Can a company dealing in the market for mortgage-backed securities and paying a double-digit dividend yield be a safe haven? When it has the nearly undivided support of investor capital flows and when it operates around a sector of the economy where recovery is widely expected to continue, the answer is yes. So, then as the economy deteriorates, as I expect it to over the next several months, I believe Annaly Capital (NLY) will not. Besides my own beliefs, there's some hard evidence provided by historical data that shows Annaly Capital has safe haven appeal. Finally, for what it's worth, one major stock market pundit agrees as well.
This chart of NLY matched against the SPDR S&P 500 (SPY) does not necessarily look like the chart of a safe haven security, with NLY having just exaggerated the last market downturn into the close of the year; but that was likely on fiscal cliff concerns tied to potentially expiring housing incentives. Where we stand today, the real estate sector is on a short list of segments of the economy investors still believe in, by my estimation.
Perhaps a better indicator of Annaly's safe haven characteristic would measure its longer-term tracking against the market. In this regard, NLY's beta coefficient of 0.15 reflects about the lowest correlation to the market as you will find. In terms of beta, NLY also compares extremely well against a group of its mortgage REIT peers. A beta so low would seem to show insulation for investors in NLY against market fluctuations.
Beta (Yahoo Finance)
American Capital Agency (AGNC)
Two Harbors Investment (TWO)
CYS Investments (CYS)
Capital flows into equity funds have mostly found safe bets this year, with consumer staples, utilities and healthcare shares doing well. You can see this in the charts of the Utilities Select Sector SPDR (XLU), Consumer Staples Select Sector SPDR (XLP) and the Health Care Select Sector SPDR (XLV).
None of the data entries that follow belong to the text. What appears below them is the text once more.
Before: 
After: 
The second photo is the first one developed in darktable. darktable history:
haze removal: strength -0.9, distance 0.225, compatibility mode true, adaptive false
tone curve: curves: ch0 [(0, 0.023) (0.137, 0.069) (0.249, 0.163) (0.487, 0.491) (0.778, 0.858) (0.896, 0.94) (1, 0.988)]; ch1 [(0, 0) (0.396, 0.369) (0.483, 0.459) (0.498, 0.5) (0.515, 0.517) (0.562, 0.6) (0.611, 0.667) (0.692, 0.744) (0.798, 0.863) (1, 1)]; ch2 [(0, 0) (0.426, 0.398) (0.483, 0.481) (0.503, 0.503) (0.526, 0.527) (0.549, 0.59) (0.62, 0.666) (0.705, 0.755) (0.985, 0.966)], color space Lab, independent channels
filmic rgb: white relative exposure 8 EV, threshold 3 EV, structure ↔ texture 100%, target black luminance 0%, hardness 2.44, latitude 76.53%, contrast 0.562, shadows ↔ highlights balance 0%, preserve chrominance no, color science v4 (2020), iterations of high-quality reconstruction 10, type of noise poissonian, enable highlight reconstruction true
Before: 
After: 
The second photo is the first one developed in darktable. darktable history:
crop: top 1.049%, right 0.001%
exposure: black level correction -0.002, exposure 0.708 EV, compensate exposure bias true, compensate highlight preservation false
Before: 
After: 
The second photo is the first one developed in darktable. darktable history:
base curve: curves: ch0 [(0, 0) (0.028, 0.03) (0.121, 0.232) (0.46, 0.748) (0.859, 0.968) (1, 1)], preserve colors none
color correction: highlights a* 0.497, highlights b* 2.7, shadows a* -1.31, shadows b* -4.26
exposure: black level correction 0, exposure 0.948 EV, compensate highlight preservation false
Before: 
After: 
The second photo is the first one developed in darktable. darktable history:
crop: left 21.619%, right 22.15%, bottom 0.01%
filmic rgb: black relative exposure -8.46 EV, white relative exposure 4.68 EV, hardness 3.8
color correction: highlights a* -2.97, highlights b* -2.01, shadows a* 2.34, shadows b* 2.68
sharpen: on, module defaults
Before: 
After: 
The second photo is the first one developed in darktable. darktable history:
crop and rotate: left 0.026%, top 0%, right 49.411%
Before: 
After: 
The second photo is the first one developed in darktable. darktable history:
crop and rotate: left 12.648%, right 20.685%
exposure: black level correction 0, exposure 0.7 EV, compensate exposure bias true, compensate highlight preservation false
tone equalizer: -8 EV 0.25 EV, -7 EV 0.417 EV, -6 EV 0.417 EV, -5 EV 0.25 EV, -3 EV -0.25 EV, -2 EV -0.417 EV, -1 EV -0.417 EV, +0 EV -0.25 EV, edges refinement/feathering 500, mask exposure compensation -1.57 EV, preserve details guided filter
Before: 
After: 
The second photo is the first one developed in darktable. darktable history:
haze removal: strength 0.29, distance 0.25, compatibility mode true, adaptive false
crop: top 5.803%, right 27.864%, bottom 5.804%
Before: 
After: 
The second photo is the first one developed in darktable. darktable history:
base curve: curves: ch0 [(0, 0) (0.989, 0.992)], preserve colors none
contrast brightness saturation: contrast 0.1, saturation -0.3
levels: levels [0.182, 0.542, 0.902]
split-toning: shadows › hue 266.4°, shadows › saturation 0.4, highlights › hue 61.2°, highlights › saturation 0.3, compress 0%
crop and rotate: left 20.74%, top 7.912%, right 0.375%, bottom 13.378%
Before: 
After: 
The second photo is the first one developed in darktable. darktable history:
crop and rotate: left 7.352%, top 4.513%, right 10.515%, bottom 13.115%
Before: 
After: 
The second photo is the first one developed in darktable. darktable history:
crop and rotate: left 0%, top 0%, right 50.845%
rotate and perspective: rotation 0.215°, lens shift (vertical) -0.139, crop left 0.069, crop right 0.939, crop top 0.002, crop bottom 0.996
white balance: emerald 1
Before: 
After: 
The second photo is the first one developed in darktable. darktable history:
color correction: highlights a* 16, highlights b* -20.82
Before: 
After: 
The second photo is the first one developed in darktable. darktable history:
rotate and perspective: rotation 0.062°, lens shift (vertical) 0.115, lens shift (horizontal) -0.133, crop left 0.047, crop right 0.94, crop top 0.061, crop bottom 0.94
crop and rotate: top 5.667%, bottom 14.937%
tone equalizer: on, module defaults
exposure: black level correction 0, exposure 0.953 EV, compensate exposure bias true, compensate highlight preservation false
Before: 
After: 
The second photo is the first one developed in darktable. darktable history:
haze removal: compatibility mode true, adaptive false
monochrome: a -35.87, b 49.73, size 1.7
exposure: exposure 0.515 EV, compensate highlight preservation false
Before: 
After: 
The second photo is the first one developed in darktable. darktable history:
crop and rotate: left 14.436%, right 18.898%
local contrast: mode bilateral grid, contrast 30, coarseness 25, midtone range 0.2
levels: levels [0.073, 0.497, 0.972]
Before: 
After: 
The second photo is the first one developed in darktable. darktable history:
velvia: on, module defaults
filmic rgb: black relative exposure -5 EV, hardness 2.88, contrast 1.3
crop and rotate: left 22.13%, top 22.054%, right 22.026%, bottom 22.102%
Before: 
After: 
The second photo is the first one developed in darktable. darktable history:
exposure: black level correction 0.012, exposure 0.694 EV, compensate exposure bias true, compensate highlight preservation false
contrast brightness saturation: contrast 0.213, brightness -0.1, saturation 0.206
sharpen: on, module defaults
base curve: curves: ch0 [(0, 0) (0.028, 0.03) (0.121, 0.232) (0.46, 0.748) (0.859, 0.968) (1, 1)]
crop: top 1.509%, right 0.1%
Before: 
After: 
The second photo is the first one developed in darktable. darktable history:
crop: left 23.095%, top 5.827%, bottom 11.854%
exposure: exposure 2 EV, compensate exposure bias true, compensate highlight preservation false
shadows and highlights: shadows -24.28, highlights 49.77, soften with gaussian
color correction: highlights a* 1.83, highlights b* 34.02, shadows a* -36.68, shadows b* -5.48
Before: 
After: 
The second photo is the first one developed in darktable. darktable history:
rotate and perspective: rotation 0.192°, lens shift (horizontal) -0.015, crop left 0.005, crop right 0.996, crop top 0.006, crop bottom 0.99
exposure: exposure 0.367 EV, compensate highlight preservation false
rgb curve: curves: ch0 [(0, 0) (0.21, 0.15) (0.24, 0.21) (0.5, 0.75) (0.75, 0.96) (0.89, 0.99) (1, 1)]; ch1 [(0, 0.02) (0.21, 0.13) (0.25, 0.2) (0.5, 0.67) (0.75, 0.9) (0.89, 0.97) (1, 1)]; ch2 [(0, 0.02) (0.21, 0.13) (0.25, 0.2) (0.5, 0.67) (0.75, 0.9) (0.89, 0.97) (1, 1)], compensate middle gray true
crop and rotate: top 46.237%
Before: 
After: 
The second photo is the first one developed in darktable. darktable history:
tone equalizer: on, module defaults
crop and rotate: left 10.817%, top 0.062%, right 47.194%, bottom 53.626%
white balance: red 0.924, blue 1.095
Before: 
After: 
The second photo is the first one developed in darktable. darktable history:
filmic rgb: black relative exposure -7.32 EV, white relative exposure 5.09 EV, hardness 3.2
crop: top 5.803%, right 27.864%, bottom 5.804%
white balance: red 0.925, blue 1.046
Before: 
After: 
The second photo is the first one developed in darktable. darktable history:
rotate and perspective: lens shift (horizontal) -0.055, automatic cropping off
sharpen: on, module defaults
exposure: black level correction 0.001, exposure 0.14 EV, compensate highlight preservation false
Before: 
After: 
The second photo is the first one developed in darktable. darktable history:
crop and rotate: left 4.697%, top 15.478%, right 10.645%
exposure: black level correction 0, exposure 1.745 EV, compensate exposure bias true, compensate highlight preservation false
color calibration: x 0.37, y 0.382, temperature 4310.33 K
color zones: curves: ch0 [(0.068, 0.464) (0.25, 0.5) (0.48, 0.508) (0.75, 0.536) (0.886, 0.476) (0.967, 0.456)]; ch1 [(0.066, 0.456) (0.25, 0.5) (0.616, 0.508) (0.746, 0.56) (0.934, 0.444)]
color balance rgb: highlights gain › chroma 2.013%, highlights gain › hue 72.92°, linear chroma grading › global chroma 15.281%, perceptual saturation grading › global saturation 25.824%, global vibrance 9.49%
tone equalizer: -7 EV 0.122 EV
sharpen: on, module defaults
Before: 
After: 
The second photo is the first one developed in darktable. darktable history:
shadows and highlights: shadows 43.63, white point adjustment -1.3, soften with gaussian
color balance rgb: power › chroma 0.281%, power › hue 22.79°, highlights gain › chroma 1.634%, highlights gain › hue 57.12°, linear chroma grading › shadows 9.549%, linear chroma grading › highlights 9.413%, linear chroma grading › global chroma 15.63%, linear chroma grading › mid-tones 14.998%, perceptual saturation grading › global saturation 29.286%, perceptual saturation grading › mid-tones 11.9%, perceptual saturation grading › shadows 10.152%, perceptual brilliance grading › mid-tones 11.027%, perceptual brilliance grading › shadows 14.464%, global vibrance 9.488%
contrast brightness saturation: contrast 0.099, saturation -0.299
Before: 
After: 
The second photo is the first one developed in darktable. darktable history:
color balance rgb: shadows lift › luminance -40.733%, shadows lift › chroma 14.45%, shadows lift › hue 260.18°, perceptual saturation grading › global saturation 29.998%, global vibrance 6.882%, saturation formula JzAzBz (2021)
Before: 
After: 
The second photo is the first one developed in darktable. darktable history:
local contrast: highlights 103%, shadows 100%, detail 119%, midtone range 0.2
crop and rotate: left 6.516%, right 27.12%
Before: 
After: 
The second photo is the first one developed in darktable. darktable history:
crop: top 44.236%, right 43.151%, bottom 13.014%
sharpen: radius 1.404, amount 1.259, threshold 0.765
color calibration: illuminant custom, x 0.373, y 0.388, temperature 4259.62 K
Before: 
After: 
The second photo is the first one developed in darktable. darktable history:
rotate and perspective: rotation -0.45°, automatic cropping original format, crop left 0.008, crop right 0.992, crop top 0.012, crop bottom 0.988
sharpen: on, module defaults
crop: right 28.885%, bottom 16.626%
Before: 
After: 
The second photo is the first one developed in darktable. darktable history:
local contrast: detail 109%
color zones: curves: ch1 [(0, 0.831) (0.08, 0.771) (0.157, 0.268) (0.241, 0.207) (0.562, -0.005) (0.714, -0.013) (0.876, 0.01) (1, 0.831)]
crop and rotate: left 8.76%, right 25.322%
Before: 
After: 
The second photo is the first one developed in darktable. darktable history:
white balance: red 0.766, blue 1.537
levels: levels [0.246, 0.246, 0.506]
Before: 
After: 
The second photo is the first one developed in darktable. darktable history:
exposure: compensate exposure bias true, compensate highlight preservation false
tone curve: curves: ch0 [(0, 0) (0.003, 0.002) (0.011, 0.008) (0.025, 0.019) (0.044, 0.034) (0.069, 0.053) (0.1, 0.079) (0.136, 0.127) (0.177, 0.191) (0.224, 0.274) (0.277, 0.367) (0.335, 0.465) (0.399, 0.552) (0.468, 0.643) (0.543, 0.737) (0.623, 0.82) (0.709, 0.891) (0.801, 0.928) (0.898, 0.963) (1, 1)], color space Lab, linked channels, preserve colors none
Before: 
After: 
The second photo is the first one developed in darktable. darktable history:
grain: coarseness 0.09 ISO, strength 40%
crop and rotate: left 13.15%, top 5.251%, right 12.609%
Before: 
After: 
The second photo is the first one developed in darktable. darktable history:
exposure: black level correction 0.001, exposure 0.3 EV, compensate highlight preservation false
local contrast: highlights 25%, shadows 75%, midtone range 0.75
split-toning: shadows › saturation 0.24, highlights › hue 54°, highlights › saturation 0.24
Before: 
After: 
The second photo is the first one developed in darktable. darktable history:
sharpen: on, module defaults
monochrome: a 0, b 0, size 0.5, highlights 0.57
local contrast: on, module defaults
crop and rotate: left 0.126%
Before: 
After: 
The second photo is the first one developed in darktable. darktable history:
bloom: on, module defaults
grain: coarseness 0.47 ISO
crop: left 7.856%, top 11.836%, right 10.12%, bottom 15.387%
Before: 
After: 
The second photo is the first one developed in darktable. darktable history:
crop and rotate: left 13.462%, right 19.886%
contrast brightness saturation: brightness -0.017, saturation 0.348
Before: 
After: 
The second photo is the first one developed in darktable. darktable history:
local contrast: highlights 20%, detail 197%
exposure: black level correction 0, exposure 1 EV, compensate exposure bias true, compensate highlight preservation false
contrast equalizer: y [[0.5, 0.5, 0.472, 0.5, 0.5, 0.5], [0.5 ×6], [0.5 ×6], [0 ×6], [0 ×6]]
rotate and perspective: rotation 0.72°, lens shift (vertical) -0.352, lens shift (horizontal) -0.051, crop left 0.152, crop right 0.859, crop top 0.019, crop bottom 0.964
Indeed, this rally may be one of the most hated in history. High yielding mortgage REITs have not been neglected either since the passing of the fiscal cliff, and remain widely held and full of support. Neither does it hurt Annaly that Jim Cramer has also been publicly behind the name. Cramer offered some insight just this past Tuesday, when he noted another important safe haven characteristic of the stock, saying that Annaly Capital is more credit risk averse than many of its peers and is the name he favors in the space.
Annaly manages credit risk by investing its capital towards a portfolio of assets made up of mostly (75%) "high-quality securities." The other 25% of its assets are still invested in investment grade securities, rated "BBB" or better by Standard & Poor's, or an equivalent rating at a peer agency. Now, Annaly is not a risk-free asset, don't get me wrong, and it does have some leeway to invest in unrated securities that it deems equivalent to the ratings suggested above. Still, its return history through some tough times speaks for itself.
Annaly's chart atop this article shows its stock price performance against the SPDR S&P 500 , but if we compare the total return (including dividend payouts) of NLY from its inception to the performance of the S&P 500 Index, S&P Financials and the MSCI US REIT Index, as the company does on its website, we gain another perspective. What we see is that through a very tough decade, NLY did prove to be a safe haven and some.
Signs of economic trouble have been plentiful, with several more reaching the market just this week. On Tuesday, we received news from China and Europe indicating deterioration in the struggling Eurozone and slowing in China. On Wednesday, news came that Durable Goods Orders fell hard in March, and when excluding volatile transportation goods, orders still slipped 1.4%, against economists' expectations for a modest increase of 0.5%. On Thursday, the Kansas City Fed's Manufacturing Survey showed its area manufacturing sector contracted, with the representative index sitting at -5.0, versus economists' expectations for a reading of -1.0.
As a result of the economic data flow over the last month or so, the market has had trouble continuing its robust rise that extended through the first quarter. The SPDR S&P 500 was up just 0.7% in April through the 24th of the month, and that's after rising 10.5% in the first quarter of the year. In such a market, Annaly's appeal only increases thanks to its dividend yield of approximately 11.5%. In the case of Annaly Capital, based on all the factors listed in this article, I think the high dividend yield is just another reason for investors to see NLY as a safe haven.